To be completely honest, giving money is the easy part. The idea of cold-calling strangers in other states, even for a nonpartisan purpose such as ensuring people have the voting information they need, churns my stomach. But as I practice confronting the unwatchable and imagine what real fear feels like for way too many people in America—the fear of not having enough food to feed your family, the fear of not having health insurance during a global pandemic, the fear of losing your shelter due to unemployment, the fear of being separated from your child at the border, the fear of dying at the hands of a police officer—I soon snap out of it.

My "fear" is not true fear. It is merely complacency under threat, and my responsibility as an anti-racist person of faith is to push beyond my own comfort and vote, give, and act in ways that undermine structures of sin and greed, support all human rights, and create a just world for generations to come.
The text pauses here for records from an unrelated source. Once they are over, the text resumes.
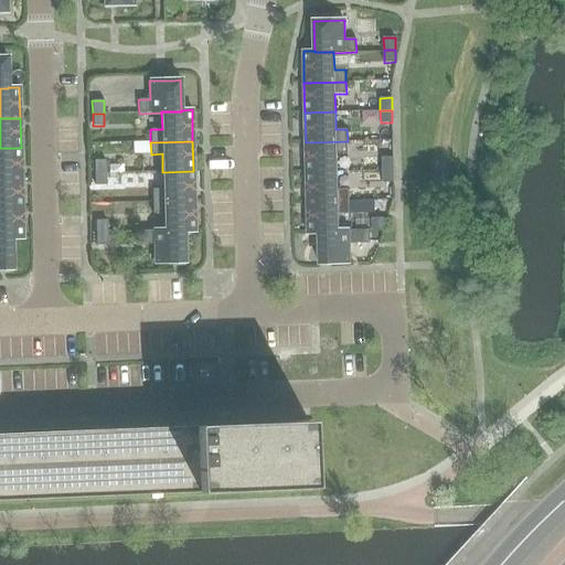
[(306,172),(337,172),(337,155),(348,153),(348,141),(306,142),(306,172)]
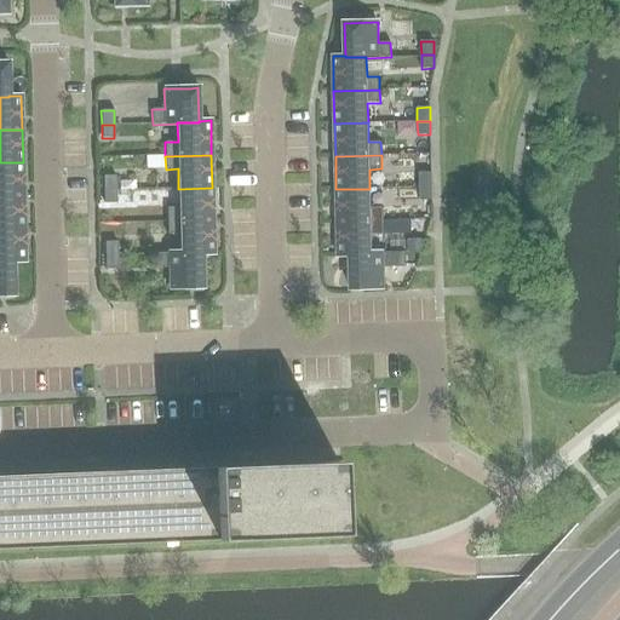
[(0,195),(23,195),(23,162),(0,162),(0,195)]
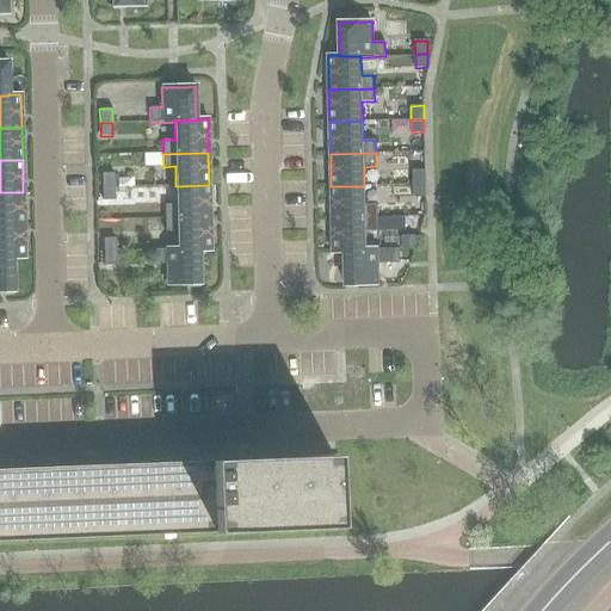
[(425,184),(425,171),(413,171),(413,184),(425,184)]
Rosa Parks once said, "I have learned over the years that when one's mind is made up, this diminishes fear; knowing what must be done does away with fear." My mind is made up. I know what must be done. I will run toward the fear, then through it, ideally to a future we will shape anew.

Prayer #360: Bursting

How easy bubbles are to create—a dip, a swish, a swoop—and in the air before us they suddenly float, designed specifically for a moment of fleeting delight, popped with but a poke of a fingertip.

If only we could as easily burst the bubbles we've wrapped around ourselves, iridescent orbs of willful ignorance that look light but weigh us down, circular cells designed for a lifetime of fearful protection.

Help me see my bubble for its true nature: not a window, but a wall. Then help me lift the sledgehammer against it, leaving me shattered but clear-eyed, freer to rise.